* Data section *

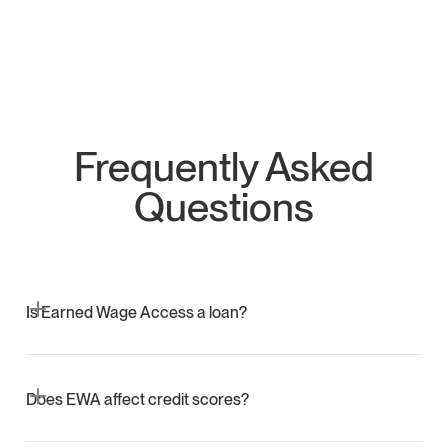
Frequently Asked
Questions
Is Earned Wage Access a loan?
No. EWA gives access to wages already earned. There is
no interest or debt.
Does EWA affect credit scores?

* About this exercise *
Transcribe the text of every item above line by line, with the wording unchanged, and leave the pictures out of your answer.

* Response to the task *
Frequently Asked
Questions
Is Earned Wage Access a loan?
No. EWA gives access to wages already earned. There is
no interest or debt.
Does EWA affect credit scores?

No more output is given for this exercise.